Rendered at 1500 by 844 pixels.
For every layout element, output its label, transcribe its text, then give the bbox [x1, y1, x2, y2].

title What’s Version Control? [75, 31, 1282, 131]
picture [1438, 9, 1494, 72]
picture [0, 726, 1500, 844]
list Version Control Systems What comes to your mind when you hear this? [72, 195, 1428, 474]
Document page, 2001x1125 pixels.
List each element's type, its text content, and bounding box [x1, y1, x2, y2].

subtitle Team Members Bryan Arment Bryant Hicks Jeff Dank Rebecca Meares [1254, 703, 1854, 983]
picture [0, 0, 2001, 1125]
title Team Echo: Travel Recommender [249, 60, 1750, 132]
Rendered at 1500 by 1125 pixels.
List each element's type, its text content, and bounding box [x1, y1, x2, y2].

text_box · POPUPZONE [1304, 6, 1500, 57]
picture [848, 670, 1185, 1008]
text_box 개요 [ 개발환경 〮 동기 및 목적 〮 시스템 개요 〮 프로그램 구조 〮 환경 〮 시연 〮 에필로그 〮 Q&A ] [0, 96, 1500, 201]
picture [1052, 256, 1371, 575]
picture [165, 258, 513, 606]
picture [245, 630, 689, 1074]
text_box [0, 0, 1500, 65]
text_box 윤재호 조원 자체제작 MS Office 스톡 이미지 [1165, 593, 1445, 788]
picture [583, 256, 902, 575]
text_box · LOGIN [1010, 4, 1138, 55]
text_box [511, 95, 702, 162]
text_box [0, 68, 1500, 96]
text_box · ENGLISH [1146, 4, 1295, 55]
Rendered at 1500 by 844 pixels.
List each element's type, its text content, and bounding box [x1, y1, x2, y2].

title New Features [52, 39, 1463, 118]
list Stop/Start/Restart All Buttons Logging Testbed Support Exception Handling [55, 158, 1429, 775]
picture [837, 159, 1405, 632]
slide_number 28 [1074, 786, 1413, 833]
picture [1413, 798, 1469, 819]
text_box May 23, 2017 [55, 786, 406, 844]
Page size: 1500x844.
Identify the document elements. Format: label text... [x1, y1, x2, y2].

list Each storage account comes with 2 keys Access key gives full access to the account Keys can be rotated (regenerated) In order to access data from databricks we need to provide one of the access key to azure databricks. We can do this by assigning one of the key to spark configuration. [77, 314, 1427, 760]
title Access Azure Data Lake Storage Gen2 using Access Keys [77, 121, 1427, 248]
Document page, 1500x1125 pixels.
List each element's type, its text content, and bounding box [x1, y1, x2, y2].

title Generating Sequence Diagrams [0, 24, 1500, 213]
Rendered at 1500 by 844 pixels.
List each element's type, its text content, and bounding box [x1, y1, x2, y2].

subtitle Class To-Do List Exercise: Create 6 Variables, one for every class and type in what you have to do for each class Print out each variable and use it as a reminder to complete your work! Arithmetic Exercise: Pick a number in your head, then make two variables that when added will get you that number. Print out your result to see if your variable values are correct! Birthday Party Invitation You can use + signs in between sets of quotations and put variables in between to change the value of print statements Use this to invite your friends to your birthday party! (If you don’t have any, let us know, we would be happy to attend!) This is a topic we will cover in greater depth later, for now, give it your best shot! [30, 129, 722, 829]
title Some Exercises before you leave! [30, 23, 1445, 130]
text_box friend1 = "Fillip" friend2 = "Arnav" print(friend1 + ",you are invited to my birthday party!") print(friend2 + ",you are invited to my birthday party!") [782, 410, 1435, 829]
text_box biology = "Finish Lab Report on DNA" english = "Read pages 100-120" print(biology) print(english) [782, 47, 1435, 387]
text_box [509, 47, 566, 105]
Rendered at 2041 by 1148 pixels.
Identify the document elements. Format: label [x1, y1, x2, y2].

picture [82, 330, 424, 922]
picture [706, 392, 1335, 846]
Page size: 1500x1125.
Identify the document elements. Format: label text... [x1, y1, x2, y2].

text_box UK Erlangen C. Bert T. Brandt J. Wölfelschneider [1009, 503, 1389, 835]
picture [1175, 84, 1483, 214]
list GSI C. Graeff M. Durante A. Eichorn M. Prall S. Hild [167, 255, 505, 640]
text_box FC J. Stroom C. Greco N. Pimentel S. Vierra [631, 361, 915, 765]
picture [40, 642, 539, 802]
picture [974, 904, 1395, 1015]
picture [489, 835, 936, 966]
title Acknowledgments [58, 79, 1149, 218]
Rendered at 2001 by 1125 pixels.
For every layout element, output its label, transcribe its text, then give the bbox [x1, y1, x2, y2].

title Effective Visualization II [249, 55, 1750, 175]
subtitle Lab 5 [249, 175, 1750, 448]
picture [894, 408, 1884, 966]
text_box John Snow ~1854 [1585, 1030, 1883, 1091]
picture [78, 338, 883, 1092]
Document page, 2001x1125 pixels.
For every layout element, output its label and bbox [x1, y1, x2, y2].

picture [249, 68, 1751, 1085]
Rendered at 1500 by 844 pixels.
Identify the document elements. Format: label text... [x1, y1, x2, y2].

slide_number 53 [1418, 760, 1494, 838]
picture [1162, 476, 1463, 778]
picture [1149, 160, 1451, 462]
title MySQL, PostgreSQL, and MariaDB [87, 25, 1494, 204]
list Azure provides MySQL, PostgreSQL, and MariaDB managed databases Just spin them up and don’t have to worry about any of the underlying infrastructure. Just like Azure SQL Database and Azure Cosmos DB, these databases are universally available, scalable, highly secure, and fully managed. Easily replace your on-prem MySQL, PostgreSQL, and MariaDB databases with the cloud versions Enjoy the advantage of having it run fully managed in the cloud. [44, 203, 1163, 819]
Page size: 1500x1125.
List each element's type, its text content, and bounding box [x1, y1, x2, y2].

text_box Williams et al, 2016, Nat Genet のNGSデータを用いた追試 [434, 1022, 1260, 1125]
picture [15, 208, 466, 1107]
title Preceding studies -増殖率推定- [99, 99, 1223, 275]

++++++++

**Required work**
Start to finish, copy the records above with no differences.

**Solution to the exercise**
Rendered at 1500 by 844 pixels.
For every layout element, output its label, transcribe its text, then give the bbox [x1, y1, x2, y2].

title What’s Version Control? [75, 31, 1282, 131]
picture [1438, 9, 1494, 72]
picture [0, 726, 1500, 844]
list Version Control Systems What comes to your mind when you hear this? [72, 195, 1428, 474]
Document page, 2001x1125 pixels.
List each element's type, its text content, and bounding box [x1, y1, x2, y2].

subtitle Team Members Bryan Arment Bryant Hicks Jeff Dank Rebecca Meares [1254, 703, 1854, 983]
picture [0, 0, 2001, 1125]
title Team Echo: Travel Recommender [249, 60, 1750, 132]
Rendered at 1500 by 1125 pixels.
List each element's type, its text content, and bounding box [x1, y1, x2, y2].

text_box · POPUPZONE [1304, 6, 1500, 57]
picture [848, 670, 1185, 1008]
text_box 개요 [ 개발환경 〮 동기 및 목적 〮 시스템 개요 〮 프로그램 구조 〮 환경 〮 시연 〮 에필로그 〮 Q&A ] [0, 96, 1500, 201]
picture [1052, 256, 1371, 575]
picture [165, 258, 513, 606]
picture [245, 630, 689, 1074]
text_box [0, 0, 1500, 65]
text_box 윤재호 조원 자체제작 MS Office 스톡 이미지 [1165, 593, 1445, 788]
picture [583, 256, 902, 575]
text_box · LOGIN [1010, 4, 1138, 55]
text_box [511, 95, 702, 162]
text_box [0, 68, 1500, 96]
text_box · ENGLISH [1146, 4, 1295, 55]
Rendered at 1500 by 844 pixels.
List each element's type, its text content, and bounding box [x1, y1, x2, y2].

title New Features [52, 39, 1463, 118]
list Stop/Start/Restart All Buttons Logging Testbed Support Exception Handling [55, 158, 1429, 775]
picture [837, 159, 1405, 632]
slide_number 28 [1074, 786, 1413, 833]
picture [1413, 798, 1469, 819]
text_box May 23, 2017 [55, 786, 406, 844]
Page size: 1500x844.
Identify the document elements. Format: label text... [x1, y1, x2, y2].

list Each storage account comes with 2 keys Access key gives full access to the account Keys can be rotated (regenerated) In order to access data from databricks we need to provide one of the access key to azure databricks. We can do this by assigning one of the key to spark configuration. [77, 314, 1427, 760]
title Access Azure Data Lake Storage Gen2 using Access Keys [77, 121, 1427, 248]
Document page, 1500x1125 pixels.
List each element's type, its text content, and bounding box [x1, y1, x2, y2].

title Generating Sequence Diagrams [0, 24, 1500, 213]
Rendered at 1500 by 844 pixels.
List each element's type, its text content, and bounding box [x1, y1, x2, y2].

subtitle Class To-Do List Exercise: Create 6 Variables, one for every class and type in what you have to do for each class Print out each variable and use it as a reminder to complete your work! Arithmetic Exercise: Pick a number in your head, then make two variables that when added will get you that number. Print out your result to see if your variable values are correct! Birthday Party Invitation You can use + signs in between sets of quotations and put variables in between to change the value of print statements Use this to invite your friends to your birthday party! (If you don’t have any, let us know, we would be happy to attend!) This is a topic we will cover in greater depth later, for now, give it your best shot! [30, 129, 722, 829]
title Some Exercises before you leave! [30, 23, 1445, 130]
text_box friend1 = "Fillip" friend2 = "Arnav" print(friend1 + ",you are invited to my birthday party!") print(friend2 + ",you are invited to my birthday party!") [782, 410, 1435, 829]
text_box biology = "Finish Lab Report on DNA" english = "Read pages 100-120" print(biology) print(english) [782, 47, 1435, 387]
text_box [509, 47, 566, 105]
Rendered at 2041 by 1148 pixels.
Identify the document elements. Format: label [x1, y1, x2, y2].

picture [82, 330, 424, 922]
picture [706, 392, 1335, 846]
Page size: 1500x1125.
Identify the document elements. Format: label text... [x1, y1, x2, y2].

text_box UK Erlangen C. Bert T. Brandt J. Wölfelschneider [1009, 503, 1389, 835]
picture [1175, 84, 1483, 214]
list GSI C. Graeff M. Durante A. Eichorn M. Prall S. Hild [167, 255, 505, 640]
text_box FC J. Stroom C. Greco N. Pimentel S. Vierra [631, 361, 915, 765]
picture [40, 642, 539, 802]
picture [974, 904, 1395, 1015]
picture [489, 835, 936, 966]
title Acknowledgments [58, 79, 1149, 218]
Rendered at 2001 by 1125 pixels.
For every layout element, output its label, transcribe its text, then give the bbox [x1, y1, x2, y2].

title Effective Visualization II [249, 55, 1750, 175]
subtitle Lab 5 [249, 175, 1750, 448]
picture [894, 408, 1884, 966]
text_box John Snow ~1854 [1585, 1030, 1883, 1091]
picture [78, 338, 883, 1092]
Document page, 2001x1125 pixels.
For every layout element, output its label and bbox [x1, y1, x2, y2].

picture [249, 68, 1751, 1085]
Rendered at 1500 by 844 pixels.
Identify the document elements. Format: label text... [x1, y1, x2, y2].

slide_number 53 [1418, 760, 1494, 838]
picture [1162, 476, 1463, 778]
picture [1149, 160, 1451, 462]
title MySQL, PostgreSQL, and MariaDB [87, 25, 1494, 204]
list Azure provides MySQL, PostgreSQL, and MariaDB managed databases Just spin them up and don’t have to worry about any of the underlying infrastructure. Just like Azure SQL Database and Azure Cosmos DB, these databases are universally available, scalable, highly secure, and fully managed. Easily replace your on-prem MySQL, PostgreSQL, and MariaDB databases with the cloud versions Enjoy the advantage of having it run fully managed in the cloud. [44, 203, 1163, 819]
Page size: 1500x1125.
List each element's type, its text content, and bounding box [x1, y1, x2, y2].

text_box Williams et al, 2016, Nat Genet のNGSデータを用いた追試 [434, 1022, 1260, 1125]
picture [15, 208, 466, 1107]
title Preceding studies -増殖率推定- [99, 99, 1223, 275]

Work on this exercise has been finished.